Le coulage dans les mises. Les mises sont des bacs en ciment construit au sol dans lesquels la pâte est coulée en empruntant des rigoles construites à cet effet. Le savon va sécher par évaporation dans les mises pendant 48 heures. La masse est ensuite découpée en blocs de 40 kg qui sont alors déposés sur la table de la découpeuse, qui, avec ses cadres tendus de fils d'aciers, produits les cubes traditionnels de savon de Marseille. Les chutes sont alors réutilisées pour produire des savonnettes ou du savon liquide.
Le séchage. Les cubes sont déposés sur des clayettes en bois où ils vont sécher pendant une quinzaine de jours.
L'estampillage ou moulage. C'est la dernière opération. Chaque savon est enserré dans un moule qui, en se refermant, imprime dans sa pâte différents logos qui témoignent de la composition et de l'origine de la marchandise. C'est la fin du processus de fabrication.
Après la guerre de 1914-1918 commencent les difficultés avec la concurrence d'autres lieux de production, puis la crise économique des années trente, mais, avec une production de 120 000 tonnes en 1938, Marseille assure encore la moitié de la production française.
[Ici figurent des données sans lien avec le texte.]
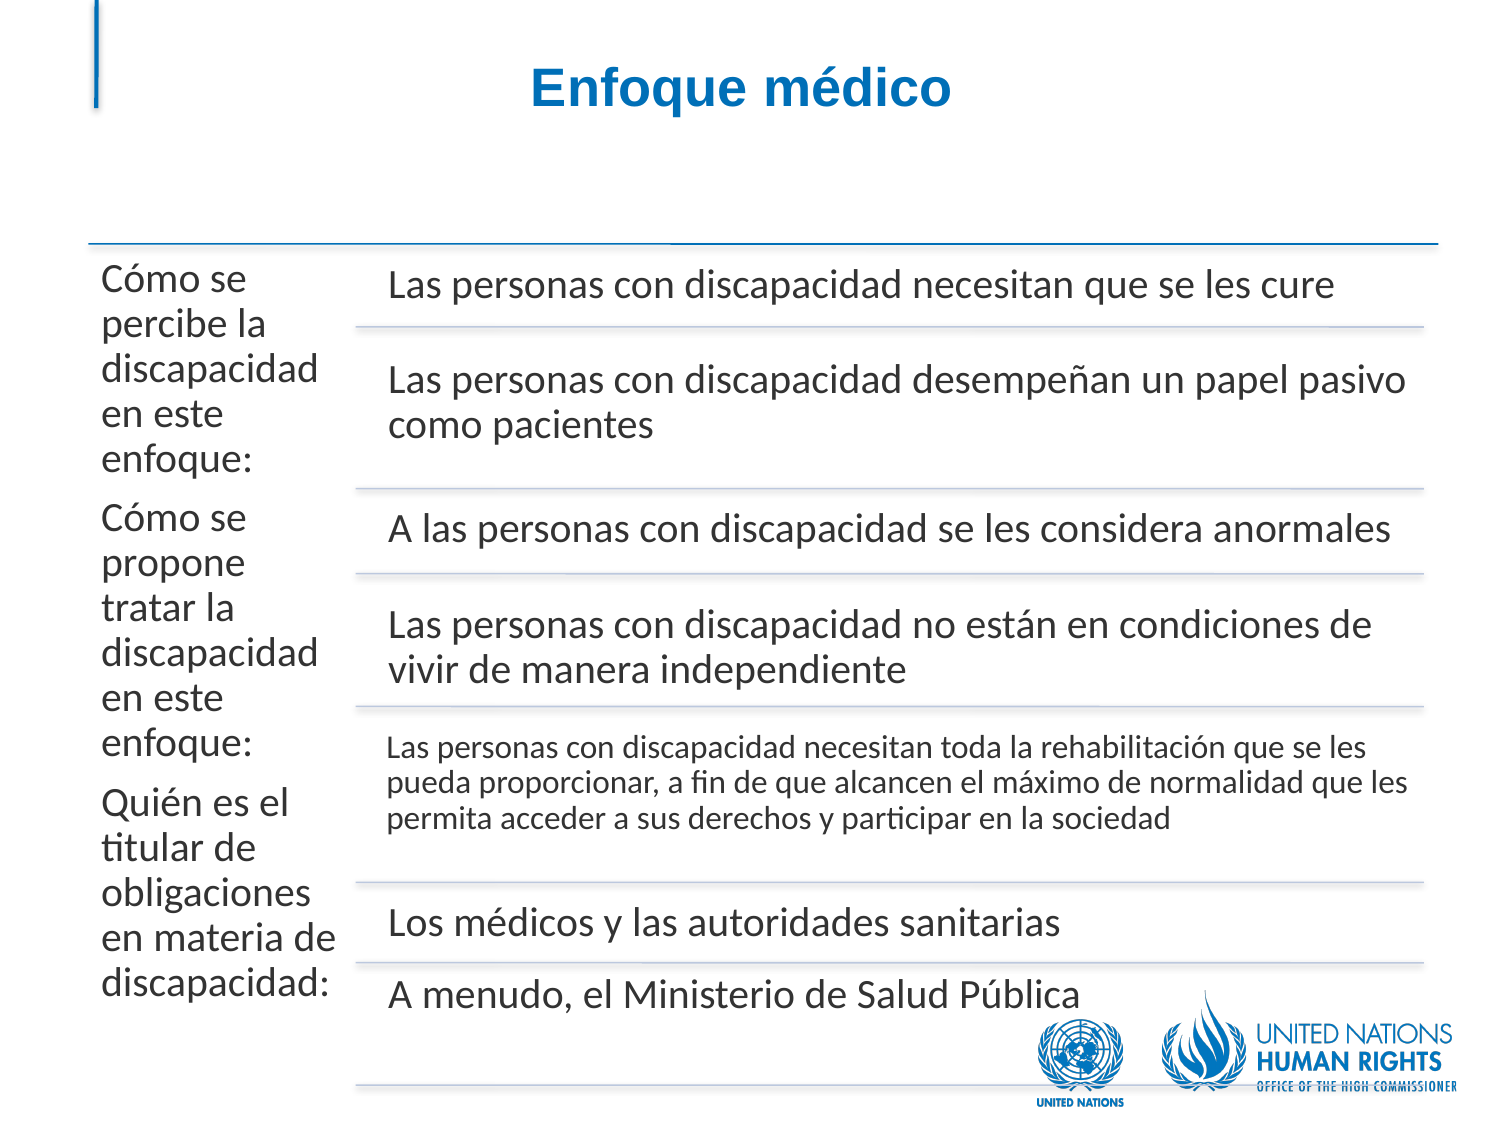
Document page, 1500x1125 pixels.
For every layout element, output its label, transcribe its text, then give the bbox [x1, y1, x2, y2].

title Enfoque médico [121, 45, 1363, 224]
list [88, 243, 1439, 1093]
picture [1037, 990, 1457, 1107]
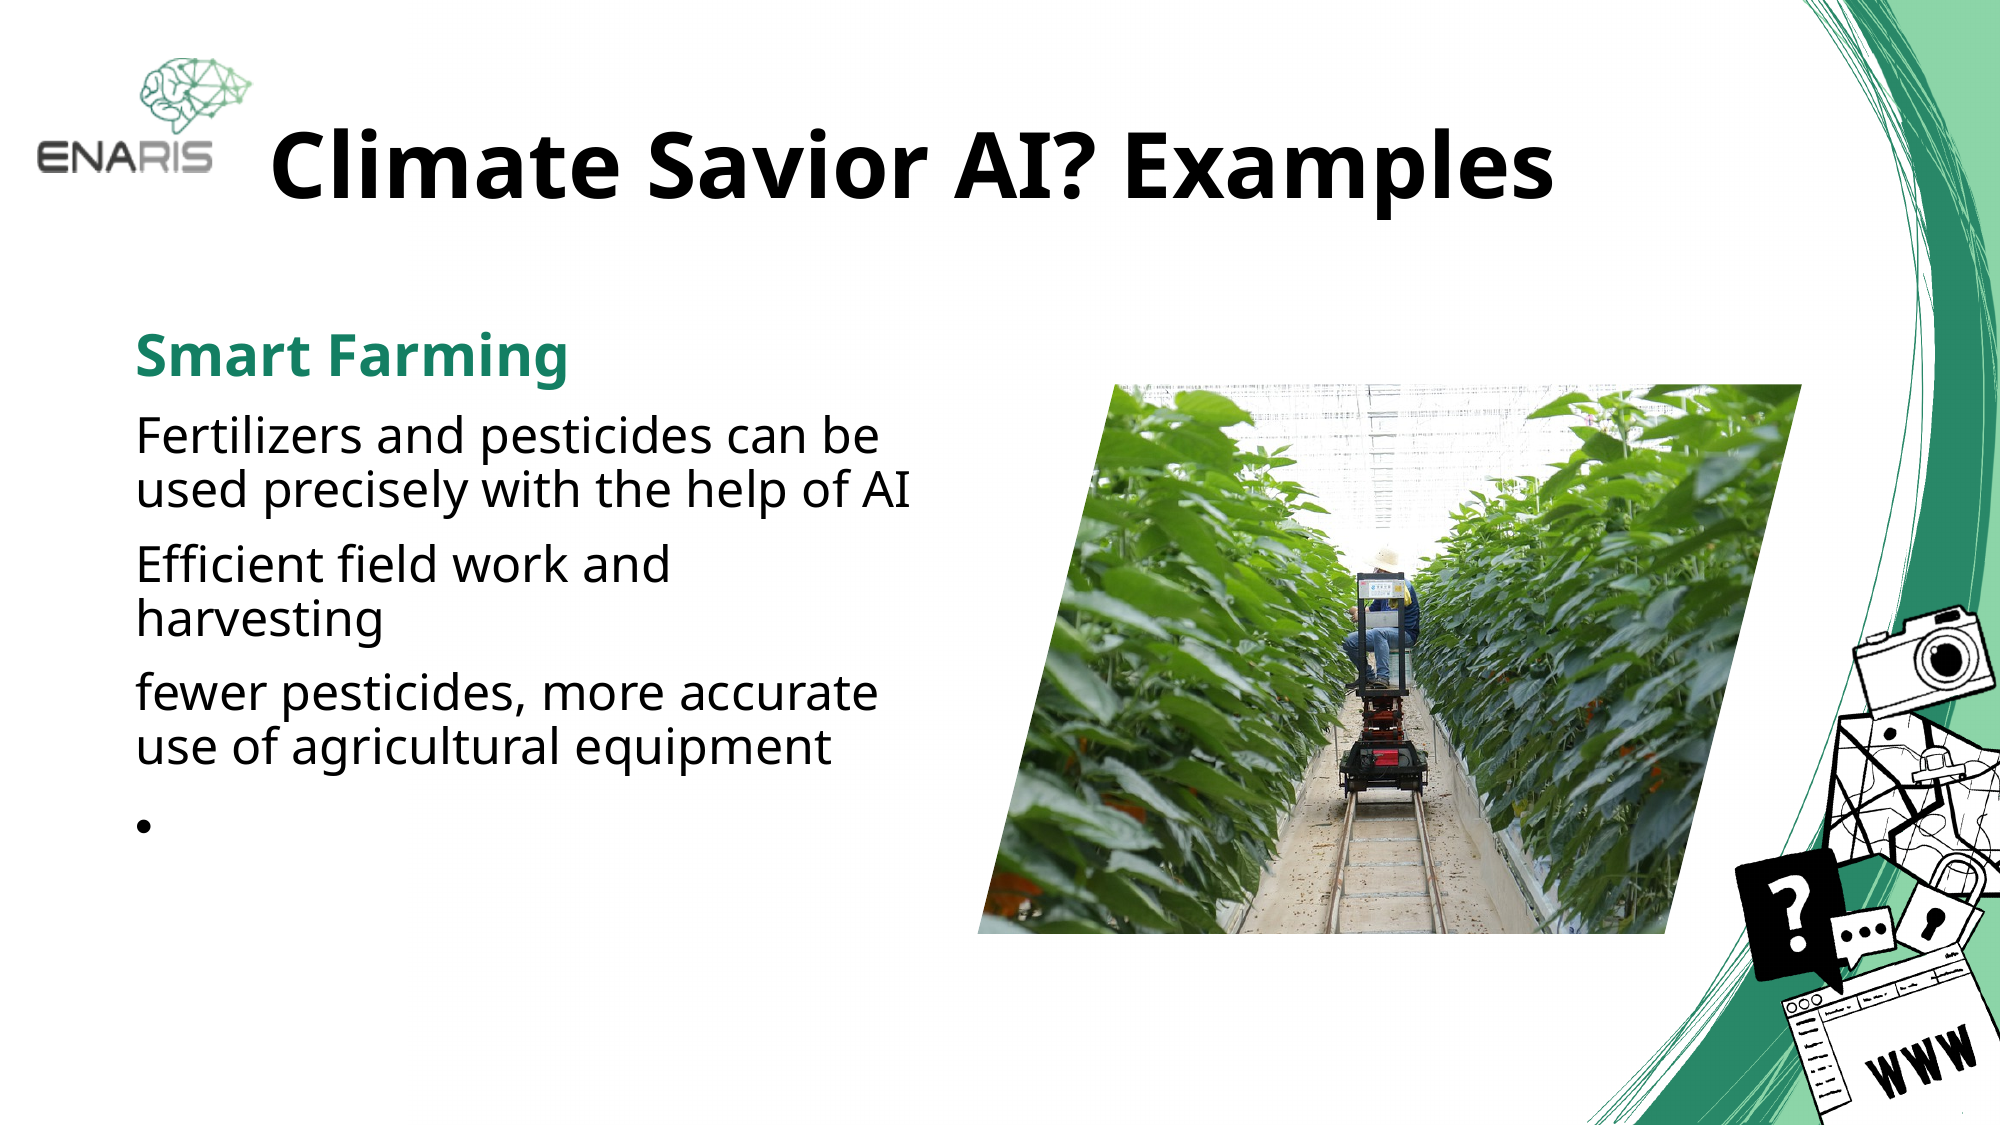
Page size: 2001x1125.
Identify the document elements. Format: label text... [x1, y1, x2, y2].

picture [37, 58, 254, 173]
list Smart Farming Fertilizers and pesticides can be used precisely with the help of AI Efficient field work and harvesting fewer pesticides, more accurate use of agricultural equipment [120, 318, 928, 1000]
picture [408, 0, 2000, 1125]
title Climate Savior AI? Examples [253, 59, 1863, 278]
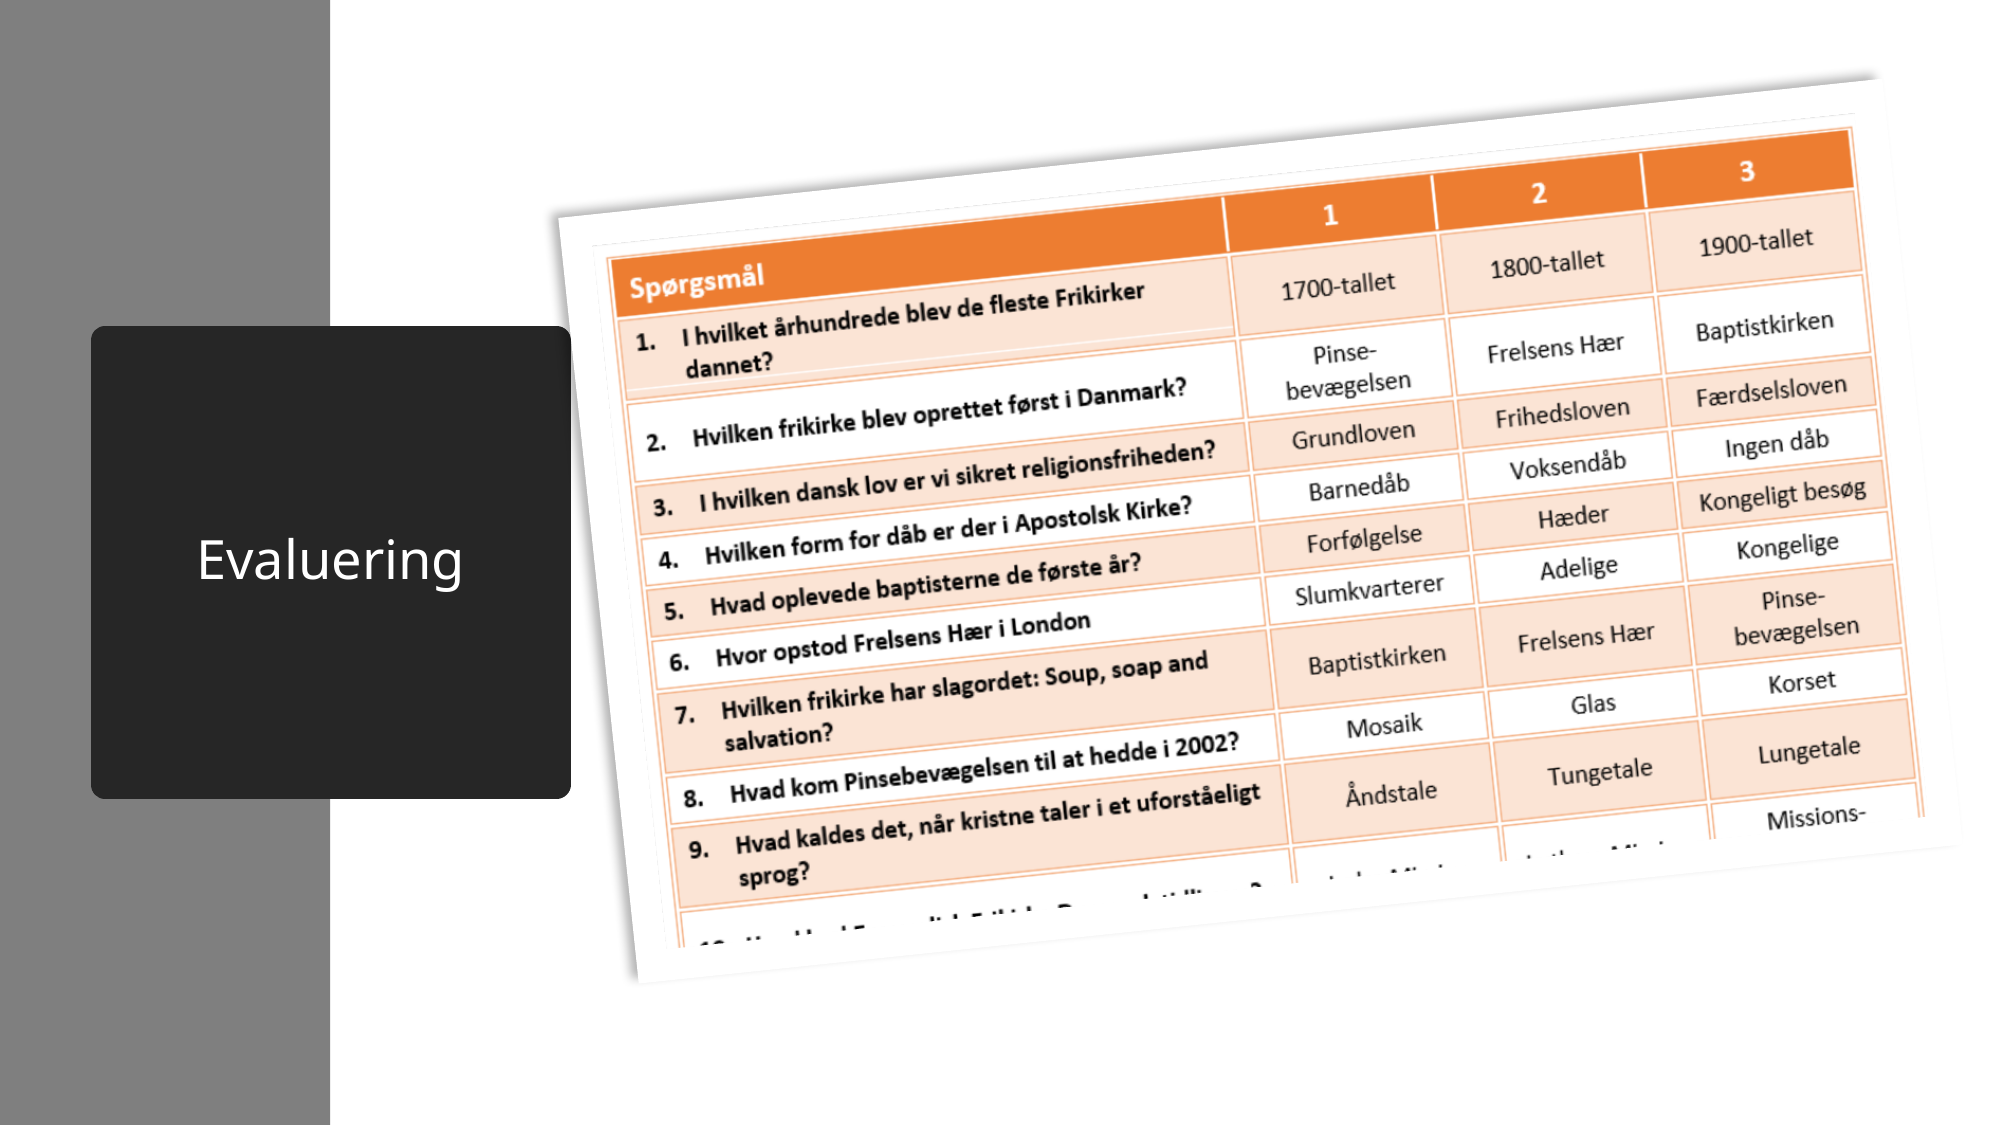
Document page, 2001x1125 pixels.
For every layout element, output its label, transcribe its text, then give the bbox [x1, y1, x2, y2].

title Evaluering [105, 340, 557, 785]
text_box [331, 0, 2000, 1125]
text_box [0, 0, 331, 1125]
picture [594, 114, 1928, 949]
Le déclin vient après 1945. Le savon est supplanté par les lessives de synthèse auxquelles les savonniers marseillais n'ont pas su s'adapter. Il ne reste aujourd'hui qu'une poignée de fabricants dans la région. L'appellation "savon de Marseille" n'est pas une appellation d'origine contrôlée, mais renvoie à une méthode de fabrication traditionnelle, excluant en particulier les tensio-actifs de synthèse et reconnue depuis mars 2003 par l'État et par la profession. Aujourd'hui, il ne reste plus que trois savonneries traditionnelles dans la région marseillaise, dont l'entreprise Le Sérail.
Bibliographie :
Patrick Boulanger, Le savon de Marseille, Barbentane, Équinoxe, 1999.
Xavier Daumalin, Nicole Girard et Olivier Raveux dir., Du savon à la puce. L'industrie marseillaise du XVIIIe siècle à nos jours, Marseille, Éditions Jeanne Laffitte, 2003.